Records supplied =>
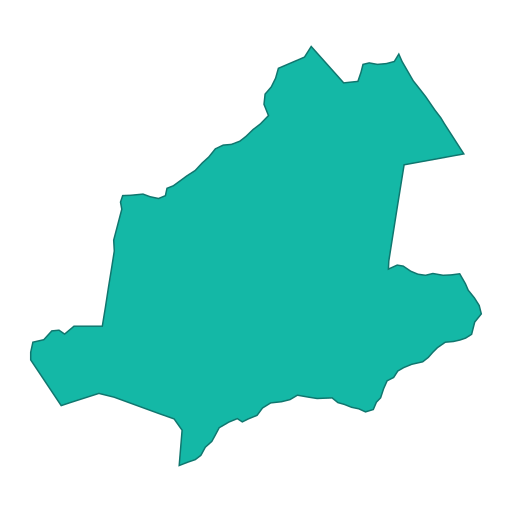 the district of Guaiúba, Ceará, Brazil
{"feature_id": "56859067B40987970950601", "entity_name": "Guaiúba", "entity_type": "district", "adm_level": 2, "iso_a3": "BRA", "parent_name": "Brazil", "parent_adm1": "Ceará", "projection": "natural_earth1", "projection_center": [-38.661, -4.098], "detail": "fine", "context": "isolated", "style": "filled", "palette": "teal", "viewbox_px": 512, "rotation_deg": 0, "n_neighbors": 0, "source": "geoboundaries", "source_scale": "gbopen_adm2", "svg_char_len": 1722}
<svg xmlns="http://www.w3.org/2000/svg" viewBox="0 0 512 512"><path d="M373.3,409.5L376.4,402.2L380.6,397.8L383.6,388.7L387.1,380.8L393.7,377.4L397.8,371.0L403.7,367.6L411.7,364.3L422.7,361.8L428.3,357.4L432.7,352.4L437.5,347.6L445.3,342.2L453.4,341.5L460.0,340.0L465.6,338.1L471.6,334.3L474.7,322.1L481.3,313.9L479.2,305.5L474.4,297.9L468.2,290.2L465.4,283.7L459.7,273.8L451.2,274.9L443.1,275.3L432.9,273.5L425.5,275.3L417.9,274.2L410.7,271.2L403.2,266.1L397.2,265.1L388.4,269.1L388.8,261.0L396.5,212.0L397.6,205.1L404.1,164.8L463.8,153.9L444.3,123.6L440.8,117.8L434.9,110.1L430.7,104.0L425.7,96.7L418.6,87.6L413.2,80.8L402.0,61.4L398.8,54.1L394.3,61.5L386.4,63.6L377.4,64.4L369.2,62.9L363.0,64.4L361.0,72.3L357.9,81.4L343.7,82.9L311.2,46.5L304.5,57.1L278.4,68.3L275.6,78.2L271.3,86.9L265.1,94.1L264.0,104.3L268.5,115.6L260.3,124.0L253.1,129.5L246.1,136.3L239.8,141.2L231.4,144.4L223.2,145.1L215.4,148.8L208.8,157.0L202.2,163.0L195.2,170.5L187.1,175.7L173.3,185.8L167.0,188.3L165.4,195.7L158.5,198.5L150.0,196.7L143.0,194.1L130.6,195.3L122.7,195.6L120.5,202.1L121.8,209.2L113.7,240.1L114.3,251.0L111.7,267.5L108.5,287.2L105.4,307.4L102.3,326.2L74.0,326.2L64.6,334.1L59.0,330.2L51.8,330.9L43.8,339.7L32.9,342.2L30.7,352.3L30.7,359.9L61.2,405.6L70.2,402.6L98.9,393.4L114.2,397.2L126.5,401.7L158.8,413.5L174.1,418.9L182.1,430.2L179.2,465.5L187.7,462.2L195.3,459.6L200.9,455.3L205.3,447.2L211.8,441.4L215.0,435.6L219.2,427.7L228.8,422.1L237.3,418.6L242.3,421.9L248.3,418.9L257.1,415.3L262.5,408.0L270.7,402.9L281.6,401.7L290.0,399.6L297.4,395.2L308.9,397.2L317.1,398.5L324.0,398.2L332.1,397.9L337.9,402.6L344.3,404.4L351.6,407.3L358.8,408.8L365.5,411.9L373.3,409.5Z" fill="#14b8a6" stroke="#0f766e" stroke-width="1.5"/></svg>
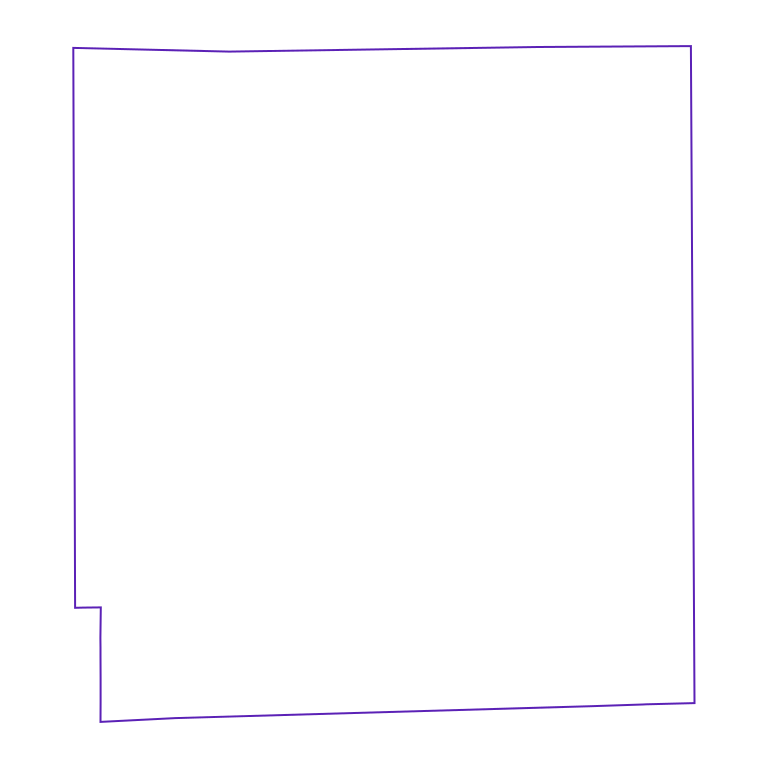 Hillsdale, Michigan, United States of America (Mercator projection)
{"feature_id": "52423323B70338109854849", "entity_name": "Hillsdale", "entity_type": "district", "adm_level": 2, "iso_a3": "USA", "parent_name": "United States of America", "parent_adm1": "Michigan", "projection": "mercator", "projection_center": [-84.638, 41.885], "detail": "fine", "context": "isolated", "style": "outline", "palette": "violet", "viewbox_px": 768, "rotation_deg": 0, "n_neighbors": 0, "source": "geoboundaries", "source_scale": "gbopen_adm2", "svg_char_len": 348}
<svg xmlns="http://www.w3.org/2000/svg" viewBox="0 0 768 768"><path d="M642.5,704.5L646.5,704.3L694.5,703.1L690.9,46.1L538.0,47.0L229.2,51.6L73.3,47.9L75.1,607.8L83.4,607.6L100.8,607.4L100.4,637.9L100.5,647.8L100.5,656.2L100.6,678.2L100.6,701.6L100.5,721.9L175.3,718.1L591.2,706.2L642.5,704.5Z" fill="none" stroke="#5b21b6" stroke-width="2"/></svg>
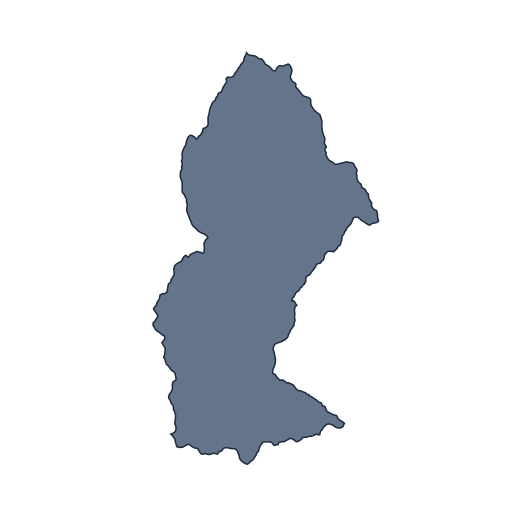 outline of Pomabamba, Áncash, Peru, rotated 345°
{"feature_id": "86281439B64426099138433", "entity_name": "Pomabamba", "entity_type": "district", "adm_level": 2, "iso_a3": "PER", "parent_name": "Peru", "parent_adm1": "Áncash", "projection": "equal_earth", "projection_center": [-77.411, -8.715], "detail": "fine", "context": "isolated", "style": "filled", "palette": "slate", "viewbox_px": 512, "rotation_deg": 345, "n_neighbors": 0, "source": "geoboundaries", "source_scale": "gbopen_adm2", "svg_char_len": 6112}
<svg xmlns="http://www.w3.org/2000/svg" viewBox="0 0 512 512"><g transform="rotate(345 256 256)"><path d="M151.7,432.9L153.0,433.7L155.6,433.6L157.6,434.9L159.4,435.7L163.8,435.5L167.6,437.4L169.6,435.5L171.0,435.7L172.2,435.4L175.1,433.3L177.1,433.3L179.8,434.3L182.0,435.5L185.2,436.5L186.3,437.4L187.2,438.7L187.6,440.3L187.9,443.0L187.8,446.4L188.2,449.1L190.5,452.4L192.9,454.5L193.9,454.8L194.8,454.6L197.7,453.0L200.1,452.2L201.9,450.7L204.6,448.3L205.8,446.5L207.8,445.3L210.4,441.0L214.0,437.9L215.9,437.7L219.8,438.7L222.2,439.6L223.4,440.9L224.0,443.2L225.0,443.8L226.9,443.6L228.3,444.0L229.5,442.3L230.1,442.1L233.2,442.0L234.7,442.7L241.8,441.0L242.9,441.5L244.6,442.9L246.7,445.7L248.1,446.1L252.2,445.0L253.6,443.7L254.9,443.5L256.4,443.7L257.8,444.2L260.1,443.9L263.1,444.5L268.2,443.7L269.9,444.8L271.2,445.2L271.8,444.4L272.4,442.8L273.5,441.4L274.8,441.0L275.8,439.8L277.0,439.1L278.0,437.9L279.2,437.9L280.8,436.8L283.5,437.2L286.1,439.0L289.2,442.6L292.8,444.0L293.9,443.9L296.3,442.9L297.3,441.3L298.1,440.7L297.0,438.8L295.8,437.8L293.2,434.4L292.6,431.4L292.2,430.6L290.2,429.8L285.6,425.8L284.4,424.2L284.1,423.6L283.8,421.6L283.8,419.7L283.2,418.8L281.8,418.2L281.3,417.6L281.3,415.6L280.7,414.4L279.0,413.5L276.8,410.3L275.1,408.6L273.3,406.3L272.3,405.7L271.5,404.7L271.2,403.5L269.5,403.0L268.4,400.7L267.1,400.1L265.0,398.3L262.4,397.0L261.1,396.0L259.7,393.2L259.3,391.4L258.5,390.2L255.1,387.1L253.0,386.6L250.1,382.9L248.3,382.3L247.2,382.3L245.4,379.7L243.9,375.5L241.9,373.6L241.9,372.5L243.1,369.9L245.6,366.7L247.1,363.9L248.2,360.5L248.5,354.2L248.4,349.9L250.3,347.1L251.2,346.3L253.1,345.7L259.6,345.2L259.9,344.7L260.3,344.4L262.0,344.7L263.1,343.9L264.2,343.6L266.0,342.1L267.4,339.7L269.0,338.3L270.2,336.4L271.5,335.6L274.9,332.6L275.2,331.0L277.0,328.4L277.2,327.7L277.0,326.6L278.8,320.9L278.8,319.3L279.4,317.6L280.5,315.4L282.1,314.3L282.7,314.2L282.1,312.9L281.6,310.6L281.0,309.4L280.0,308.7L278.9,308.4L280.5,306.1L282.3,304.9L284.7,302.1L286.3,301.2L288.4,300.7L290.6,298.3L292.0,297.9L294.0,296.1L295.4,295.7L295.9,295.2L296.3,294.2L297.1,294.0L297.5,293.5L298.5,290.2L299.2,289.0L303.6,287.7L305.2,286.1L310.6,282.0L311.9,280.1L312.9,279.5L316.5,279.5L317.7,278.2L320.1,277.2L320.7,276.4L322.5,272.8L325.5,270.6L326.5,270.2L327.9,270.2L329.1,270.7L329.7,271.2L331.0,271.2L331.9,272.1L335.3,270.3L336.4,269.5L337.9,267.7L339.3,267.6L340.1,267.2L343.1,262.5L344.5,258.7L346.1,258.1L348.2,255.3L349.9,254.2L351.1,252.5L355.6,249.8L358.0,247.1L359.8,244.5L360.6,244.2L363.5,244.5L364.5,245.0L367.3,249.2L368.4,250.0L372.3,254.7L373.4,255.5L374.4,255.5L376.7,254.6L380.5,254.9L382.7,254.5L383.6,253.7L383.3,250.8L384.1,247.4L384.4,244.1L383.7,242.8L381.8,241.3L380.6,238.4L380.7,236.7L381.5,234.9L379.9,229.6L380.5,225.0L379.5,223.7L378.6,219.8L376.2,217.3L376.0,215.8L376.0,213.8L374.1,211.0L373.5,208.3L373.6,207.1L374.3,204.1L374.3,202.1L375.6,199.9L375.8,199.2L375.6,197.8L374.9,196.1L374.2,192.3L372.7,190.5L370.4,189.9L368.1,188.5L356.8,188.3L356.0,187.7L354.1,185.1L351.6,182.7L350.8,181.3L349.9,177.4L349.9,176.1L350.5,174.4L350.0,172.1L350.0,171.3L350.6,170.0L351.8,169.4L352.2,168.5L351.3,165.7L351.2,164.6L353.0,160.3L352.5,156.8L352.4,152.9L353.2,147.4L354.6,142.9L354.3,136.2L350.2,130.7L348.5,125.9L348.2,123.7L349.2,119.6L348.9,117.9L347.7,116.5L343.7,114.0L342.7,112.9L339.5,105.4L338.5,103.9L338.2,102.2L339.0,100.7L339.0,100.2L338.3,98.6L337.2,97.9L336.5,97.1L335.4,92.9L335.6,91.6L338.1,87.6L338.7,85.9L338.8,84.5L338.5,82.4L338.0,80.4L337.3,79.3L336.5,78.9L330.8,79.6L328.8,78.4L327.5,78.3L324.8,79.8L323.1,82.0L322.4,82.2L321.5,81.9L319.9,80.5L318.3,76.8L314.7,73.2L313.7,69.5L312.5,67.3L311.7,66.7L309.9,66.3L307.6,63.2L306.5,62.3L301.4,60.2L300.5,59.3L299.4,57.2L298.8,58.5L296.5,60.7L294.5,64.4L293.4,65.6L290.8,67.1L289.3,68.8L288.3,69.4L284.8,72.8L283.6,73.4L281.2,76.0L279.8,76.7L279.1,77.0L277.3,76.8L275.2,75.9L273.8,76.3L272.9,77.4L272.9,79.5L272.2,80.7L267.8,84.6L265.5,88.0L264.7,88.6L263.0,88.7L261.4,89.5L260.4,91.3L258.7,92.4L257.0,94.9L254.9,95.8L253.2,97.0L249.6,101.9L246.9,107.5L245.8,109.1L244.5,113.2L244.2,115.5L242.7,118.1L239.9,119.1L238.1,119.1L237.5,119.8L236.5,122.2L233.4,124.9L231.8,125.4L229.3,127.6L228.2,127.4L227.3,125.0L225.0,122.8L223.4,122.4L221.6,123.3L219.3,125.9L216.8,130.5L213.5,134.0L211.5,137.0L210.9,138.6L210.1,142.6L208.5,145.1L208.8,146.9L208.2,149.0L207.3,150.3L206.8,153.0L204.8,155.0L203.3,159.7L203.7,165.5L201.7,173.7L201.3,174.6L201.8,176.8L202.7,178.2L203.0,181.2L203.5,182.2L203.6,183.2L202.8,186.0L202.8,186.7L203.1,187.6L203.0,188.5L201.0,193.4L200.8,194.9L201.4,201.1L202.1,206.2L202.3,208.8L203.1,211.0L204.5,213.0L206.8,217.2L209.1,219.5L212.2,221.8L213.8,224.2L214.3,225.7L211.6,227.4L209.0,230.3L208.3,234.7L206.9,238.6L206.2,239.5L204.9,239.3L203.2,237.9L201.6,237.3L200.1,236.3L193.0,237.5L190.6,239.7L189.9,239.4L189.2,238.1L188.1,237.1L185.2,238.7L182.5,241.9L179.8,242.3L176.9,243.2L174.8,244.5L173.4,246.9L172.2,252.5L169.3,255.7L167.9,256.8L167.3,258.2L166.1,259.6L164.5,260.3L163.8,261.0L161.2,266.6L160.3,268.0L158.1,268.7L156.0,268.2L153.3,268.7L151.7,272.3L149.3,274.3L148.0,275.7L147.1,277.7L145.7,278.4L143.4,280.3L143.3,281.1L145.1,285.9L145.7,289.0L143.5,290.7L141.7,292.7L140.0,293.4L139.1,294.4L138.9,295.1L138.6,296.6L140.3,301.9L143.3,305.4L144.9,307.8L146.8,309.4L146.7,311.3L146.4,312.2L144.5,314.3L142.8,315.2L142.7,316.0L143.9,319.6L144.3,321.2L144.2,322.2L143.0,325.8L141.5,328.9L140.7,329.6L140.7,330.6L141.3,332.4L141.4,337.4L142.8,339.4L144.6,344.3L146.2,346.0L147.3,347.7L147.3,351.0L146.9,354.5L146.6,355.0L143.1,356.3L141.6,359.2L141.2,362.2L140.9,362.8L139.2,364.9L136.3,367.4L135.1,369.3L134.9,371.0L135.6,372.3L136.0,376.4L137.3,379.1L136.5,383.4L137.1,384.9L137.1,389.3L135.6,393.3L134.4,395.9L134.2,397.4L134.4,400.7L133.9,402.6L133.1,404.0L132.6,404.6L130.5,405.6L127.6,406.0L128.6,407.5L129.5,409.9L130.3,411.4L130.0,415.4L130.2,419.8L132.9,421.3L134.2,421.3L135.7,421.7L139.9,420.6L142.1,420.5L143.3,421.3L144.2,422.8L146.5,425.2L149.2,426.6L150.0,427.3L150.6,430.0L151.7,432.9Z" fill="#64748b" stroke="#1e293b" stroke-width="1.5"/></g></svg>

Requirement => Pull out every line of the data above that contains the string "none", and copy each of those lines in full.

Task result =>
<svg xmlns="http://www.w3.org/2000/svg" viewBox="0 0 768 768"><path d="M642.5,704.5L646.5,704.3L694.5,703.1L690.9,46.1L538.0,47.0L229.2,51.6L73.3,47.9L75.1,607.8L83.4,607.6L100.8,607.4L100.4,637.9L100.5,647.8L100.5,656.2L100.6,678.2L100.6,701.6L100.5,721.9L175.3,718.1L591.2,706.2L642.5,704.5Z" fill="none" stroke="#5b21b6" stroke-width="2"/></svg>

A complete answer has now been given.